Given DC’s woeful policy of collecting their back stock, it’s perhaps not surprising that there is one trade of Simonson’s Orion, collecting merely the first five issues (plus a few other Simonson-penned Fourth World stories that I don’t own but probably should). With Marvel releasing Simonson’s Thor in a giant omnibus of over 1000 pages, I can’t believe it would kill DC to release the 25 issues of Orion as an Absolute Edition, especially as Simonson’s artwork would look dazzling in a larger format. Don’t hold your breath on that, however. The single issues of Orion are fairly cheap – most of mine were cover price when I went searching for this series a few years ago. Orion deserves a higher profile in the comic book world than it currently has. It’s a tremendous work of myth and epic, as it grabs you in the first issue and never lets you go. Find it and read it! You will love it.

Speaking of Comics You Should Own, you can always peruse the archives for more. They’re just waiting to be read!

[DC, wisely, did eventually collect this entire thing, and I linked to the first big collection below, and there is a second one, too. There’s also a giant hardcover that appears to be out of print, but you can always hunt that down as well. I didn’t write enough about Workman’s letters (always great) or Simonson’s sound effects (unless they’re also by Workman), but as usual, the sound effects are superb. Other than that, I think this holds up pretty well. Yes, I was a bit mean to Chaykin, but 2011 Chaykin was struggling with digital coloring, something he and his collaborators seemed to have worked out, as his recent work is much better than his work from about 2005-2015 or so. When I wrote this, his art was not great, and I’m glad to see it’s come around a bit recently. Anyway, this is a great series. It’s fun as heck, deeper than you might think, and the art is staggering. There’s no reason not to check it out!]

11 Comments

    1. I got to meet both Simonsons at the 2019 Ithacon, and they were both very cool. I don’t have the full run of this book or else I probably would have had him sign at least an issue (I did have him sign a copy of Thor 337 — that’s the first issue of his writer/artist run and the first Beta Ray Bill, right?). What I’ve read of this Orion series is amazing, and I want to read more.
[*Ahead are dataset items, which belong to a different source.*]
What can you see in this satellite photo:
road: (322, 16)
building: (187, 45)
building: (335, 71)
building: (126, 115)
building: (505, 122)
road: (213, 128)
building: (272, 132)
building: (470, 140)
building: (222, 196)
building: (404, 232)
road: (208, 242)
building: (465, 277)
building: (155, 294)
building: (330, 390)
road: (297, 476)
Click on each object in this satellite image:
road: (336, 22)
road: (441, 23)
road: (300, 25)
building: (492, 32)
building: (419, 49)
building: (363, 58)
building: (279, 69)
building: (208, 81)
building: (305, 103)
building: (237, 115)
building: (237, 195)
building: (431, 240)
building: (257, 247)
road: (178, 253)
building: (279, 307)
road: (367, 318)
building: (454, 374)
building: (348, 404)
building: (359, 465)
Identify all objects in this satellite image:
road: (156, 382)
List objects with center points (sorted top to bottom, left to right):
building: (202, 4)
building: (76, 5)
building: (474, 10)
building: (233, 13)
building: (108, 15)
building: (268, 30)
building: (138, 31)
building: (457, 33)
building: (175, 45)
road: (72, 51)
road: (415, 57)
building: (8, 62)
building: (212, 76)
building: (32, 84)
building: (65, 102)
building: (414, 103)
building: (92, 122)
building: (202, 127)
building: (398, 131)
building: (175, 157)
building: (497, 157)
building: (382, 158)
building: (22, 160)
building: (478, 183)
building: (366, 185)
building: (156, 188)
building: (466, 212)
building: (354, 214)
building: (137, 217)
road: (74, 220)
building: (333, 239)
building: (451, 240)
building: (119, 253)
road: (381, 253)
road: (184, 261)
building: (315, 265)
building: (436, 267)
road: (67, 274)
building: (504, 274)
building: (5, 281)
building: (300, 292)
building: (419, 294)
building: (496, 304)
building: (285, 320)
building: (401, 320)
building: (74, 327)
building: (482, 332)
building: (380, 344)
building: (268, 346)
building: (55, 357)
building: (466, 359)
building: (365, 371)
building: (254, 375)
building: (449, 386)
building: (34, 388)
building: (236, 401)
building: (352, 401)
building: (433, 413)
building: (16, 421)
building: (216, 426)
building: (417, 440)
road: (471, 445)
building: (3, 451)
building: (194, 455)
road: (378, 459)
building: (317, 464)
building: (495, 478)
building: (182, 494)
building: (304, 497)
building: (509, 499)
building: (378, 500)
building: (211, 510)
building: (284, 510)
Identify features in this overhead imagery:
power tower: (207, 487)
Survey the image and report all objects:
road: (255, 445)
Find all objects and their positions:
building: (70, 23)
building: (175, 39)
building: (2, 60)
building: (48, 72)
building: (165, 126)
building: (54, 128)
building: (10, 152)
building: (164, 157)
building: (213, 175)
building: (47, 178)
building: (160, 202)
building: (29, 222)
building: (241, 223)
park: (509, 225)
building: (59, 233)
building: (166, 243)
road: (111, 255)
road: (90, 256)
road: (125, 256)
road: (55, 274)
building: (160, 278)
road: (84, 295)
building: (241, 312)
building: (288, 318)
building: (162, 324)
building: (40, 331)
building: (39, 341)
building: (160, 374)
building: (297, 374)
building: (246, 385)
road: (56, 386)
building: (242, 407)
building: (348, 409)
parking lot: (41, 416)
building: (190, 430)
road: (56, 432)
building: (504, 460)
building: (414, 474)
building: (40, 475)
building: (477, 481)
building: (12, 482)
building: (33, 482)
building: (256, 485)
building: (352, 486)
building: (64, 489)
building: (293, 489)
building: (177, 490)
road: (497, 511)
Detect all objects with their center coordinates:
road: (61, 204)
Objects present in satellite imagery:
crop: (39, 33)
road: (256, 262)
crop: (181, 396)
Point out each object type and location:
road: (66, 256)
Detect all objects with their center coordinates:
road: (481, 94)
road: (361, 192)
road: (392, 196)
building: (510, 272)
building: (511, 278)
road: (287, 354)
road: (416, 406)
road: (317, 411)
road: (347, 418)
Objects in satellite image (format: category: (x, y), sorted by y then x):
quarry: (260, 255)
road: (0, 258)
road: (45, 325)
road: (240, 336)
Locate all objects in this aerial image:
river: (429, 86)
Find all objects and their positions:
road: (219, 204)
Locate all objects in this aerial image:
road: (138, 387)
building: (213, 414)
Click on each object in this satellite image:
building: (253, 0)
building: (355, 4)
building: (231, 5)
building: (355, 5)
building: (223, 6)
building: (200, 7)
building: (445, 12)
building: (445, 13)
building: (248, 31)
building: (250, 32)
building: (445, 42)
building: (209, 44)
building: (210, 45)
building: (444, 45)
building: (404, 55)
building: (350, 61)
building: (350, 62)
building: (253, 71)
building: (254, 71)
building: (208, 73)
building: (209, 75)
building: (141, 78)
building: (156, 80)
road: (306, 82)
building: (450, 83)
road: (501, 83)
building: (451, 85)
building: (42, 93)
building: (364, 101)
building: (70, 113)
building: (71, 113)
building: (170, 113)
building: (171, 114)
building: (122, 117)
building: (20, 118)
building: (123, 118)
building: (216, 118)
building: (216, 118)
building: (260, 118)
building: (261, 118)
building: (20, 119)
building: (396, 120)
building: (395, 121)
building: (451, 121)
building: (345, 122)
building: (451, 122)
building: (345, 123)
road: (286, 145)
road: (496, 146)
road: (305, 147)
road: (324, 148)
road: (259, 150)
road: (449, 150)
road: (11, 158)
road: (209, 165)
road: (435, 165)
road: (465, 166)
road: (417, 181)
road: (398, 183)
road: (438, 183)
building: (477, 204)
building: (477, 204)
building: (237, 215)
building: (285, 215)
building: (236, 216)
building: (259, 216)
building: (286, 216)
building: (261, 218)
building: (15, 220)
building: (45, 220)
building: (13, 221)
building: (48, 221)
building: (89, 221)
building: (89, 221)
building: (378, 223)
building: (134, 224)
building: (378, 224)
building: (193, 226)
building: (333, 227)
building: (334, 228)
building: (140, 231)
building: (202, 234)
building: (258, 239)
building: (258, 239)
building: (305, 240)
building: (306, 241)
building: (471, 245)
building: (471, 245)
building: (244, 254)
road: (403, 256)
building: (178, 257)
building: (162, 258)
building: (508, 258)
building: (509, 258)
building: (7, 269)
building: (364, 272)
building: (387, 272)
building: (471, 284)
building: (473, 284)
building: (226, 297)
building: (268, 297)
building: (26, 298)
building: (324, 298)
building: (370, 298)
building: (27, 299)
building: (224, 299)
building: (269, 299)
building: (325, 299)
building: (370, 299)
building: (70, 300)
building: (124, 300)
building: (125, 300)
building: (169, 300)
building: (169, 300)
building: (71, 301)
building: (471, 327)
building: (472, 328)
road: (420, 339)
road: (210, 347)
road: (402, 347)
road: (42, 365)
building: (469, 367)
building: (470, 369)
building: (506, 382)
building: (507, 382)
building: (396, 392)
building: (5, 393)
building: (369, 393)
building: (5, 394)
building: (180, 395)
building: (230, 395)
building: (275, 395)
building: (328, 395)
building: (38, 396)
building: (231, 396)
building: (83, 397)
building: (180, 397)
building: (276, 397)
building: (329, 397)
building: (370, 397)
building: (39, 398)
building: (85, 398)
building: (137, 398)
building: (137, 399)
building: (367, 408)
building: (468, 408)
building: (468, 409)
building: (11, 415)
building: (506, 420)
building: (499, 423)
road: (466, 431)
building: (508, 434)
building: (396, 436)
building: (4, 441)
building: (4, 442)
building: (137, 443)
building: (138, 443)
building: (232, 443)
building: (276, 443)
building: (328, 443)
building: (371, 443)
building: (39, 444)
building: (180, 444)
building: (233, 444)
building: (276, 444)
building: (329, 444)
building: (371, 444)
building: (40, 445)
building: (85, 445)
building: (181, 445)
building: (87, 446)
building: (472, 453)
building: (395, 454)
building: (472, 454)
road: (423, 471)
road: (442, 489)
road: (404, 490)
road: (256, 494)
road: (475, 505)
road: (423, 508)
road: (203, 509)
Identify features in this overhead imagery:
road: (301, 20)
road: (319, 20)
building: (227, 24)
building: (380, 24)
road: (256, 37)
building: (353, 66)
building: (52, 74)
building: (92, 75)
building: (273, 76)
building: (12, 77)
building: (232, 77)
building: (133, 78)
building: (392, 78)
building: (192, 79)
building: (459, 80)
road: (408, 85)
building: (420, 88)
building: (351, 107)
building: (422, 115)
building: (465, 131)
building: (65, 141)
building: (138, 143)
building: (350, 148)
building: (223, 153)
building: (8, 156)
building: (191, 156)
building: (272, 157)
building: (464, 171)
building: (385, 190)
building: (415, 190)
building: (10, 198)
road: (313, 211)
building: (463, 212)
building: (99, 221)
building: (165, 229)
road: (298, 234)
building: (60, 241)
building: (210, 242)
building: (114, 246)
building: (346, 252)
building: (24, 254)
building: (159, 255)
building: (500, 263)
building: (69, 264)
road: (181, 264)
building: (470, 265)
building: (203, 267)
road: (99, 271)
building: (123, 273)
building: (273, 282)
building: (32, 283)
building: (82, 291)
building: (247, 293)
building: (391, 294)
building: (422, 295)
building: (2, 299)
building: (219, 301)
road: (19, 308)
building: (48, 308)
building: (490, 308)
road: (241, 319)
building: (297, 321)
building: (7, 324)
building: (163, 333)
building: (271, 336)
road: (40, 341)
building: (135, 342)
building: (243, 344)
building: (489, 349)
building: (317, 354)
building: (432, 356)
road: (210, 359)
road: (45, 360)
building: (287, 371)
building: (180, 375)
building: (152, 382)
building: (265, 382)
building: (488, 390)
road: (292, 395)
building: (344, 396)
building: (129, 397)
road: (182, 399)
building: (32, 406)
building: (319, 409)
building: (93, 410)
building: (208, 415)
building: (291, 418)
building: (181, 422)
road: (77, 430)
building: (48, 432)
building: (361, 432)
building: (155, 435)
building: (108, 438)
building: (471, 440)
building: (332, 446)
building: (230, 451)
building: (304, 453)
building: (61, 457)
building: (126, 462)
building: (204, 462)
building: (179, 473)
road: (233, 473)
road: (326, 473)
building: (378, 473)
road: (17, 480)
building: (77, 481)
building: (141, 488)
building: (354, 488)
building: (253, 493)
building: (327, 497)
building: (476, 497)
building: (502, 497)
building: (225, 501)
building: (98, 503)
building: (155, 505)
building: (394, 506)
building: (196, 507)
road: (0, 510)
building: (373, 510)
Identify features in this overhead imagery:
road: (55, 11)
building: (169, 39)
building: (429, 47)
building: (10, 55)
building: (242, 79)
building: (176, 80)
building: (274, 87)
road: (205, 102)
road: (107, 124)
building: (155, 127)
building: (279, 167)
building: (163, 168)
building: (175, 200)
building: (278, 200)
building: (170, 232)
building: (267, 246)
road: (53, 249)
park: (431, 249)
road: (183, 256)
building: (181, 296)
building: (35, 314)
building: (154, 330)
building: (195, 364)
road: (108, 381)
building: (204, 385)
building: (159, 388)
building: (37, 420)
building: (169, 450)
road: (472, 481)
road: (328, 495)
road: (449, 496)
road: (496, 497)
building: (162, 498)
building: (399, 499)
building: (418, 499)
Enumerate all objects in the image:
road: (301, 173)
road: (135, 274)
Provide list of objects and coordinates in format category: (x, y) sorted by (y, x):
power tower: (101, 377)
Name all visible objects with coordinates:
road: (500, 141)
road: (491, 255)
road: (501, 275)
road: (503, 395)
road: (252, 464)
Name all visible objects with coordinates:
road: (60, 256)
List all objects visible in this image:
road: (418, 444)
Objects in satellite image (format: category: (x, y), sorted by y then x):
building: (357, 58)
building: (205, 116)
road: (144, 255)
      In Klaus Janson’s DC How to Draw books (Guide to Pencilling, and maybe an inking one too), he uses a lot of examples from this series of what good stuff is. Also, the covers are very circle-y. If you will.

      Tom, when I met him, he had full size copies of pages from the then-upcoming Ragnarok mini (the Breaking of Helheim, I presume), and said that it depended on sales whether or not there would be more. Since I haven’t seen IDW offer any more in a while, or even offer a trade of that series, iirc, it sounds like it might not happen. But who knows? He seemed to be loving doing it, so maybe he’ll be able to find another avenue to publish them.

  1. Easily the best post-Kirby take on the New Gods. All around outstanding.
    Karl Kesel actually gave the Newsboys a female member, “Famous Bobby” Harper several years earlier in “The Guardians of Metropolis.” She didn’t reappear after that, though I don’t know why (in series reason, her biological mother returned).

    1. Greg Burgas

      Fraser: Interesting. That doesn’t really surprise me, because Kirby always seemed to like writing women. I’m not as up on my Newsboy Legion history as I ought to be!

      1. Guardians of Metropolis isn’t Kesel out Kirbying Kirby but he does use huge dollops of Kirby’s Fourth World, stuff including the Newsboy Legion and the clone Guardian.
        I picked up V1 of the Newsboy Legion’s 1940s run. Fun stuff.

  2. Edo Bosnar

    *La, la, la, la, la, la* Not reading this post ’cause spoilers still haven’t taken my omnibus off of the shelf of shame and read it *La, la, la, la, la, la*

    But to answer the question that appears on the AJS front-page and the fb link, i.e.:
    “Can Simonson out-Kirby Kirby?”

    My short answer, based on Simonson’s legendary Thor run and pretty much everything else he’s done is – yes. Yes, he can.